Bubbles in sample: Re-pipette carefully; tap tube to degas
Fingerprints on pedestals: Clean with 70% ethanol, then water
Sample not mixed: Vortex DNA tube before each pipetting
Dried residue on pedestals: Clean with water 5× instead of 2×

Problem: Negative A260/A230 Ratio

Cause: Absorbance at 230 nm is higher than at 260 nm (severe contamination)

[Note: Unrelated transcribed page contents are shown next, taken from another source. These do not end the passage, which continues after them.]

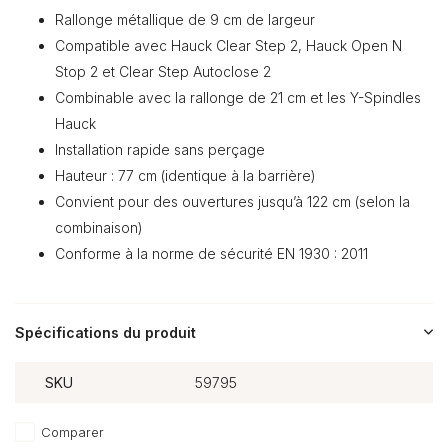
Rallonge métallique de 9 cm de largeur
Compatible avec Hauck Clear Step 2, Hauck Open N
Stop 2 et Clear Step Autoclose 2
Combinable avec la rallonge de 21 cm et les Y-Spindles
Hauck
Installation rapide sans perçage
Hauteur : 77 cm (identique à la barrière)
Convient pour des ouvertures jusqu’à 122 cm (selon la
combinaison)
Conforme à la norme de sécurité EN 1930 : 2011
Spécifications du produit
SKU
59795
Comparer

Interpretation: Massive guanidine salt carryover or phenol contamination

Action: Do not use for PCR. Re-extract DNA from tissue.

Problem: A260/A280 >2.5

Cause: RNA contamination or buffer mismatch

Check: Did you blank with the correct elution buffer?

Action:

Re-blank with correct buffer and re-measure
If ratio still >2.2, RNA is present - add RNase treatment

Problem: Concentration Shows "Negative" or Very Low Despite Visible Gel Band

Cause: Blank was contaminated or sample is very dilute

Action:

Re-blank with fresh elution buffer
Re-measure sample
If still low, use Qubit (more sensitive)

Part 7: Post-Measurement Shutdown

Step 8: Clean and Secure Instrument

1 Pipette 2 µL deionized water onto lower pedestal

2 Lower arm, raise arm, wipe both pedestals thoroughly

3 Repeat cleaning 2-3 times

4 Lower sampling arm onto clean pedestal (protects optics)

5 Close NanoDrop software

6 Power off instrument (optional - can be left on)

Maintenance

Always leave the sampling arm lowered when not in use. This protects the optical surfaces from dust and reduces photobleaching of the measurement spot.

Data Recording Template

Sample ID	NanoDrop (ng/µL)	A260	A260/A280	A260/A230	Quality Assessment
Blank (Buffer)	0.0	0.000	—	—	Baseline
Sample 1	_______	_______	_______	_______	_______
Sample 2	_______	_______	_______	_______	_______
Sample 3	_______	_______	_______	_______	_______

Key Takeaways

Critical Concepts

NanoDrop measures all UV-absorbing molecules: DNA, RNA, proteins, salts, melanin
Qubit measures only dsDNA: Use Qubit concentration for PCR setup
Purity ratios are diagnostic: They tell you what contamination is present
A260/A280 detects proteins: Low ratio = incomplete Proteinase K digestion
A260/A230 detects salts: Low ratio = guanidine or ethanol carryover
Mosquito DNA is "difficult": A260/A280 of 1.75-1.85 is normal and acceptable

Best Practice

Use NanoDrop and Qubit together. NanoDrop for purity troubleshooting, Qubit for accurate quantification. Together, they give you complete quality assessment for informed PCR decisions.